Some of the programs have ensured that learning institutions are equipped with facilities such as technicians, computers and connection services.

“In 2005/2006 and 2006/2007 of the financial years, the ministry disbursed Sh319.5 million to 213 identified secondary schools in all the old 71 districts. Each beneficiary school received Sh1.5 million to purchase ICT facilities for e-learning,” announced Concelia Ondiek, senior deputy director of education (Secondary), in the Ministry of Education.

The schools have already procured computers and related facilities and are in the process of implementing e-learning in particularly science and mathematics.

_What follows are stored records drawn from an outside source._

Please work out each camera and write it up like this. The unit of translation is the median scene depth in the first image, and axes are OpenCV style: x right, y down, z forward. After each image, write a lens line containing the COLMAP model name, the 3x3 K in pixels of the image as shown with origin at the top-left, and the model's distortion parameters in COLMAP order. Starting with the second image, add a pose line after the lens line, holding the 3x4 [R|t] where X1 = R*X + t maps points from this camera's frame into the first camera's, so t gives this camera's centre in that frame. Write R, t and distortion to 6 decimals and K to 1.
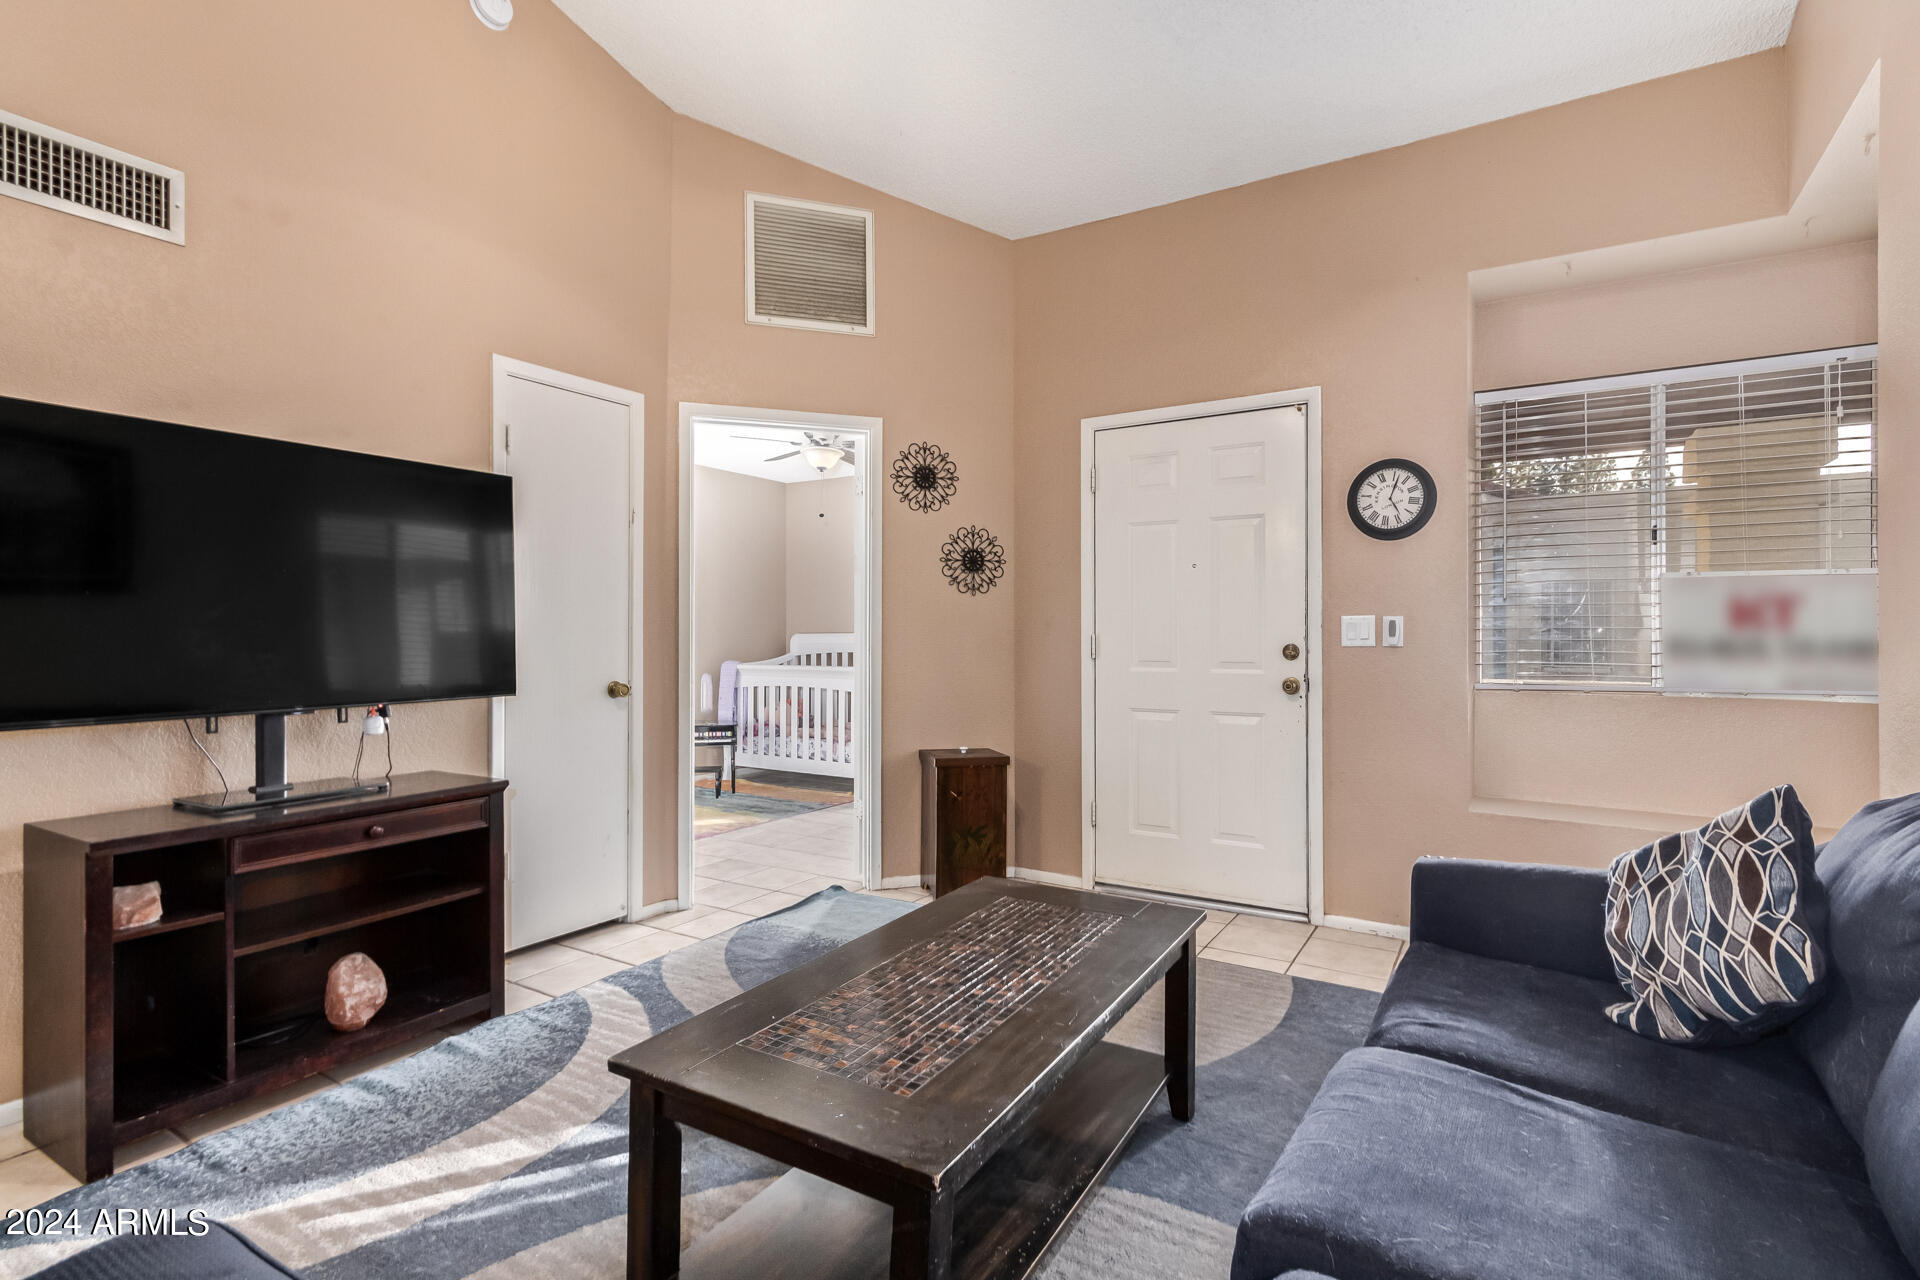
lens RADIAL K [[906.3, 0, 949.4], [0, 906.3, 624.5], [0, 0, 1]] dist [0.003195, -0.000403]
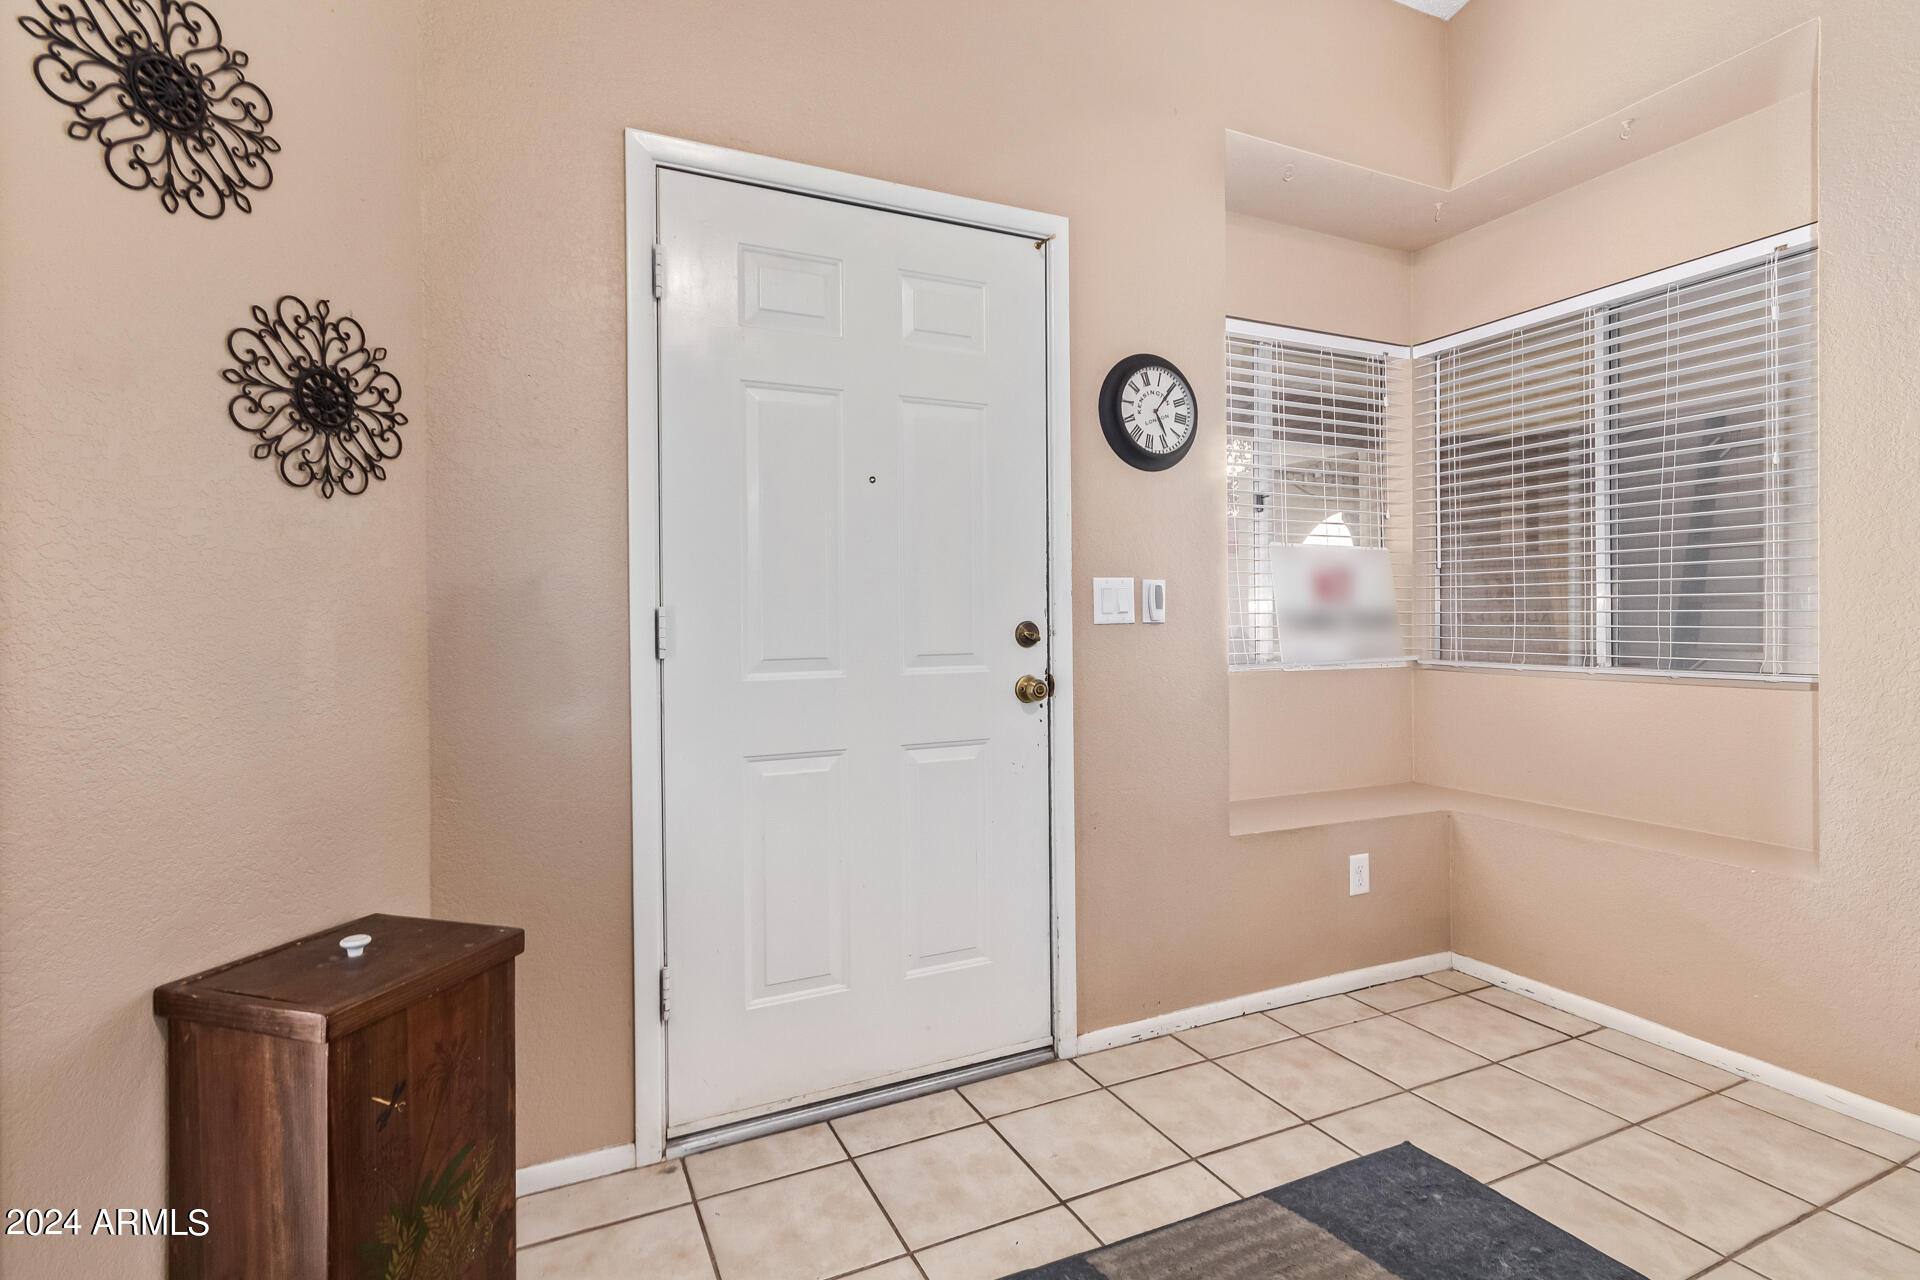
lens RADIAL K [[906.3, 0, 974.5], [0, 906.3, 618.5], [0, 0, 1]] dist [0.003195, -0.000403]
pose [[0.521884, -0.008397, 0.852975, -0.157382], [-0.002159, 0.999935, 0.011164, 0.011428], [-0.853014, -0.007668, 0.521832, 0.650172]]
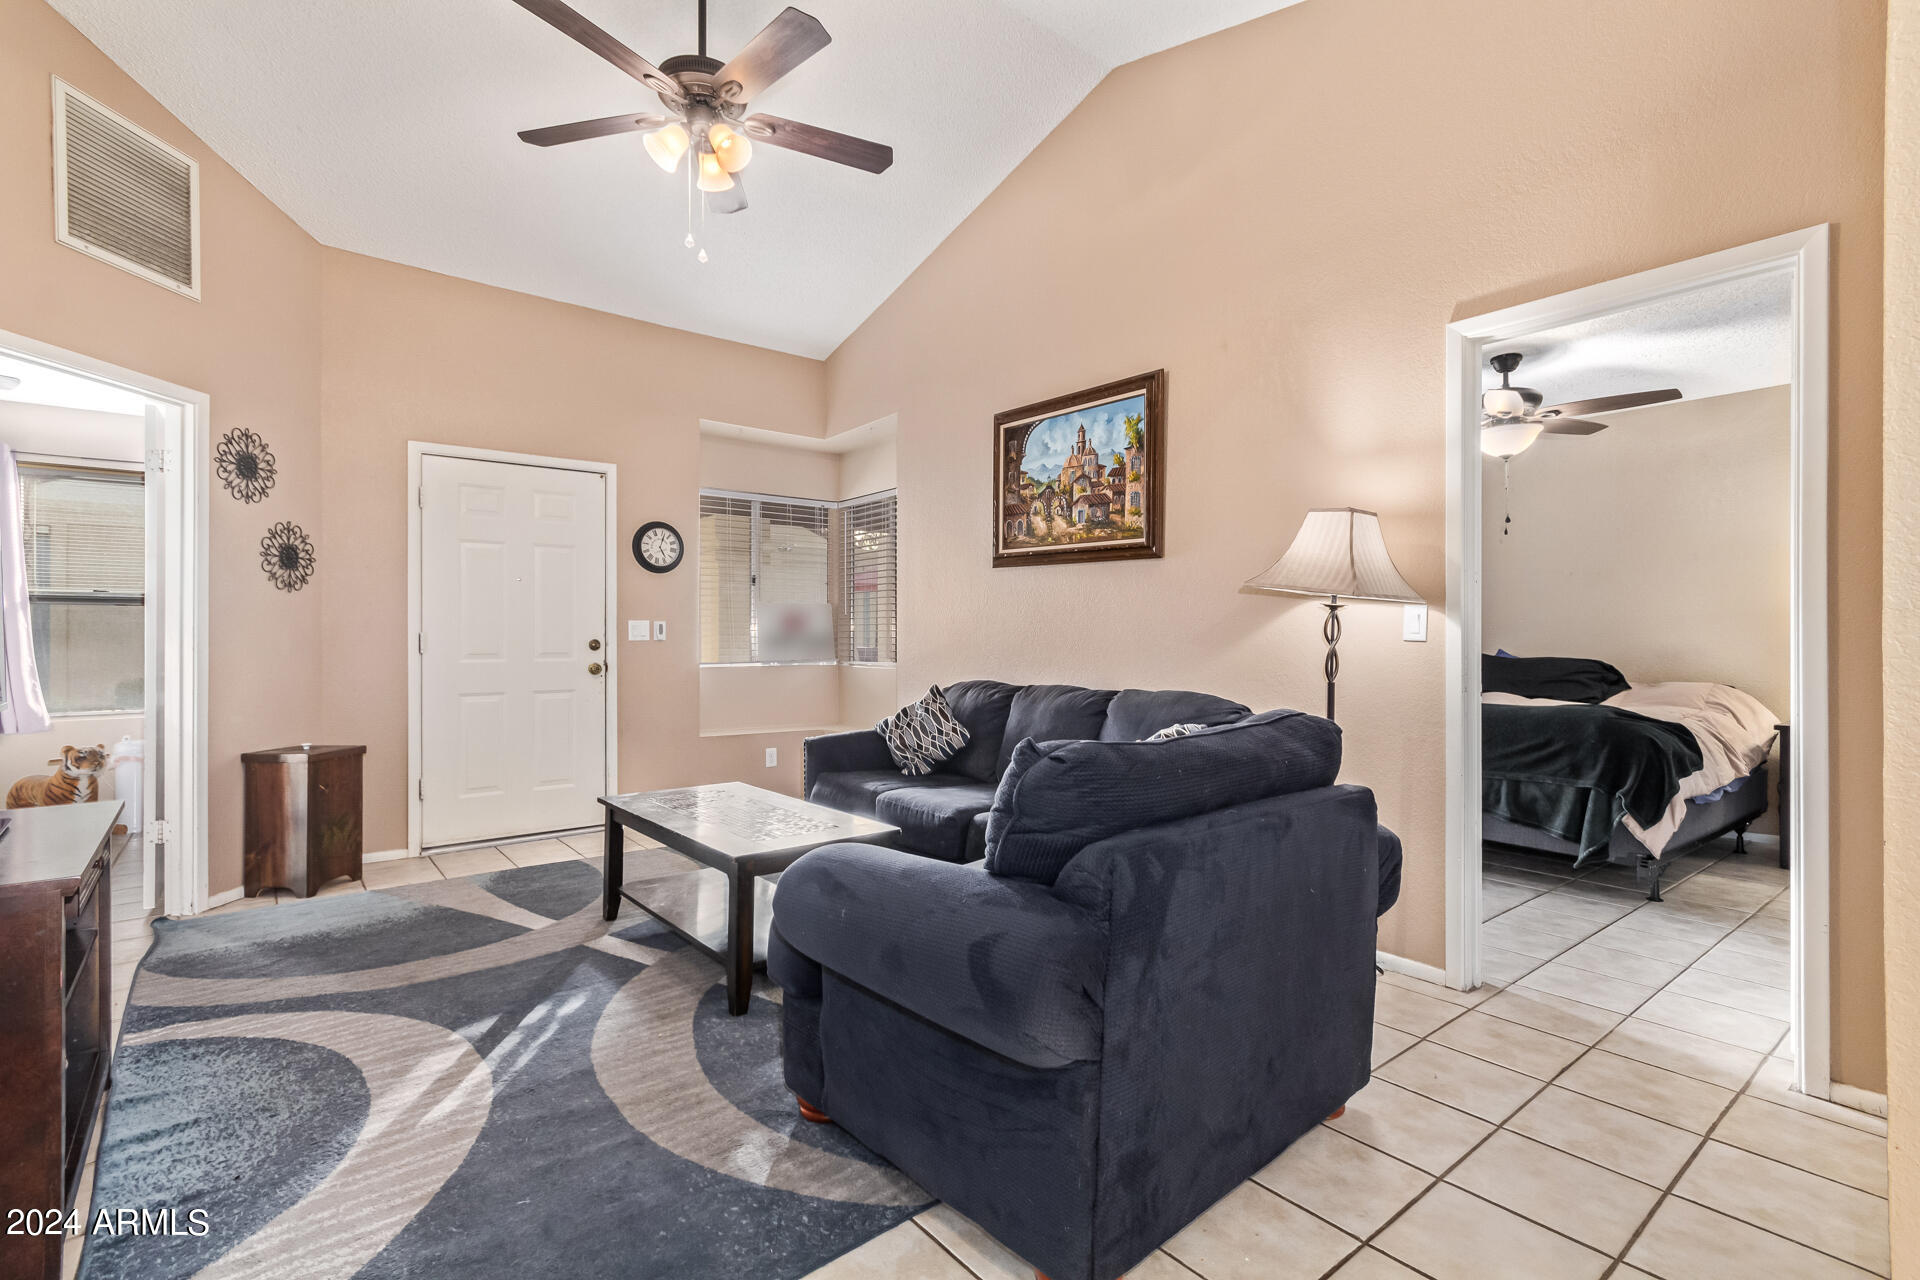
lens RADIAL K [[906.3, 0, 957.0], [0, 906.3, 641.1], [0, 0, 1]] dist [0.003195, -0.000403]
pose [[0.337552, -0.006163, 0.941287, -0.718393], [-0.012992, 0.999853, 0.011206, 0.000605], [-0.941217, -0.016012, 0.337422, -0.023131]]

This is as a result of an agreement signed with the United States Agency for International Development – Cisco, Microsoft and the Education Ministry.

A teacher at the Kamiti Secondary School enthused that they have computerised facilities for the students and can pronounce that there have been dramatic improvements in their academic results.

KIE is on course to localise digital content in Kenya for the appropriate use of ICT in problem solving, critical thinking and learning.

This digital curriculum is available for class four and five pupils, while material is being developed for class six and seven pupils.

Intel has contributed over $1 billion over the past decade to train six million teachers globally and by 2011 they hope to train an additional 10 million teachers worldwide.

Trial runs for academic performance will begin in March 2009, to see what the teachers that have completed their training will have learnt and implemented.